GET /staff/v1/businessLocations/{businessLocationId}/shift?page=1&size=10
  • Retrieves the first page with 10 records per page.
NOTE

Starting page values vary by API.

Offset-Based Pagination

Used in the Items API, offset-based pagination allows requests that specify a starting point (offset) and the number of results amount.

Example

GET /items/v1/items?businessLocationId={businessLocationId}?offset=20&amount=10
  • Skips the first 20 records and returns the next 10
  • Default values typically start at offset=0

Cursor-Based Pagination

In the Financial API, as well as Financial API V2 the initial request returns a set of results, determined by pageSize, and a parameter called nextPageToken is used for each subsequent request to indicate the starting point of the next set of results.

Example

GET /f/v2/business-location/{businessLocationId}/sales?from=2024-09-06T01:00Z&to=2024-09-06T23:00Z&pageSize=25

GET /f/v2/business-location/{businessLocationId}/sales?from=2024-09-06T01:00Z&to=2024-09-06T23:00Z&pageSize=25&nextPageToken=MjAyMy0wOS0wNlQyMDo0MTozOS45Njla
  • The first request retrieves the first 25 records of the dataset.
  • The subsequent request uses the token returned in the previous request to retrieve the next 25 records from the specified time range.

Handling Pagination

To paginate through an API's data programmatically, you'll typically follow a loop pattern that makes repeated requests to the endpoint, adjusting pagination parameters with each iteration. Here's a breakdown of how this works:

1. Select the appropriate set of pagination parameters

  • page and size
  • offset and amount
  • pageSize and nextPageToken

2. Start with Default Values

  • Initialize your request with starting values (e.g., page=0 or offset=0).
  • You may also want to define the size of the page (e.g., size=100, amount=100, pageSize=100)

3. Make the First Request

  • Use these parameters to fetch the first set of results. Parse the response and store the returned data.

4. Check for More Data

  • If the API provides a total_pages or total_count value, compare it to the current page or offset.
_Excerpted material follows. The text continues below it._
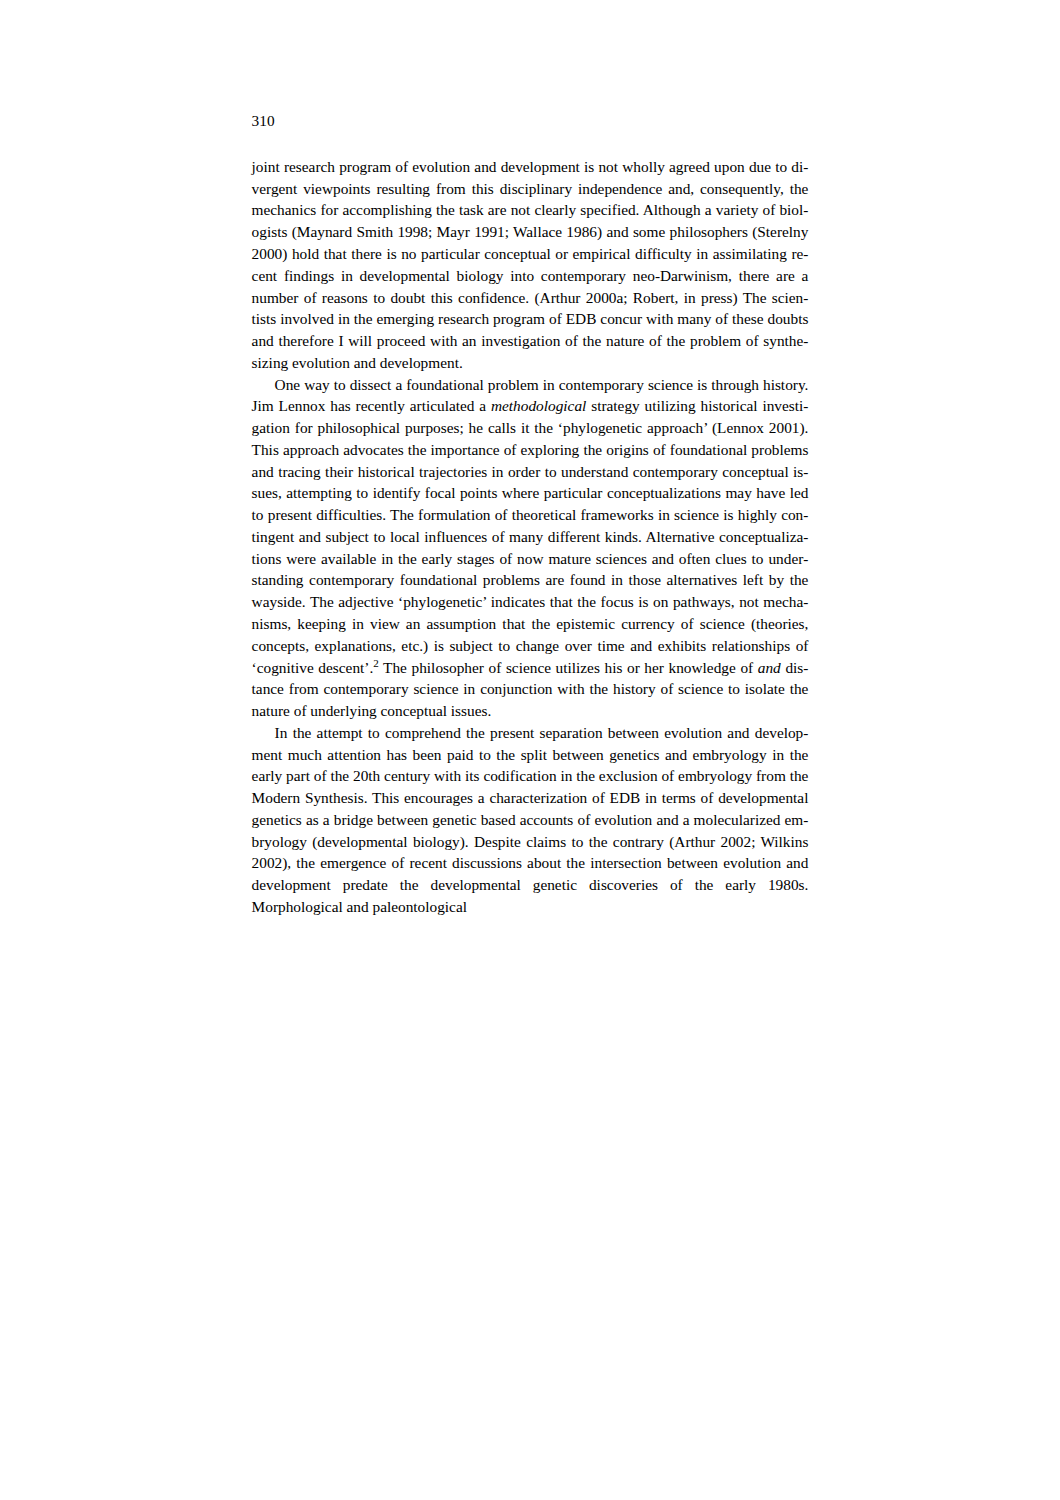310
joint research program of evolution and development is not wholly agreed upon due to divergent viewpoints resulting from this disciplinary independence and, consequently, the mechanics for accomplishing the task are not clearly specified. Although a variety of biologists (Maynard Smith 1998; Mayr 1991; Wallace 1986) and some philosophers (Sterelny 2000) hold that there is no particular conceptual or empirical difficulty in assimilating recent findings in developmental biology into contemporary neo-Darwinism, there are a number of reasons to doubt this confidence. (Arthur 2000a; Robert, in press) The scientists involved in the emerging research program of EDB concur with many of these doubts and therefore I will proceed with an investigation of the nature of the problem of synthesizing evolution and development.
One way to dissect a foundational problem in contemporary science is through history. Jim Lennox has recently articulated a methodological strategy utilizing historical investigation for philosophical purposes; he calls it the ‘phylogenetic approach’ (Lennox 2001). This approach advocates the importance of exploring the origins of foundational problems and tracing their historical trajectories in order to understand contemporary conceptual issues, attempting to identify focal points where particular conceptualizations may have led to present difficulties. The formulation of theoretical frameworks in science is highly contingent and subject to local influences of many different kinds. Alternative conceptualizations were available in the early stages of now mature sciences and often clues to understanding contemporary foundational problems are found in those alternatives left by the wayside. The adjective ‘phylogenetic’ indicates that the focus is on pathways, not mechanisms, keeping in view an assumption that the epistemic currency of science (theories, concepts, explanations, etc.) is subject to change over time and exhibits relationships of ‘cognitive descent’.2 The philosopher of science utilizes his or her knowledge of and distance from contemporary science in conjunction with the history of science to isolate the nature of underlying conceptual issues.
In the attempt to comprehend the present separation between evolution and development much attention has been paid to the split between genetics and embryology in the early part of the 20th century with its codification in the exclusion of embryology from the Modern Synthesis. This encourages a characterization of EDB in terms of developmental genetics as a bridge between genetic based accounts of evolution and a molecularized embryology (developmental biology). Despite claims to the contrary (Arthur 2002; Wilkins 2002), the emergence of recent discussions about the intersection between evolution and development predate the developmental genetic discoveries of the early 1980s. Morphological and paleontological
  • If there’s no explicit count, you can infer the end of data when the number of returned records is less than the requested size.

  • For cursor-based pagination, look for a nextPageToken or similar value and use it in the next request.

5. Repeat Until Done

  • Continue making requests and collecting data until you’ve retrieved all pages. Stop when there are no more results or when you’ve hit the last page.

6. Handle Errors Gracefully

  • Always check HTTP status codes and add retry logic if necessary, especially for network or server errors.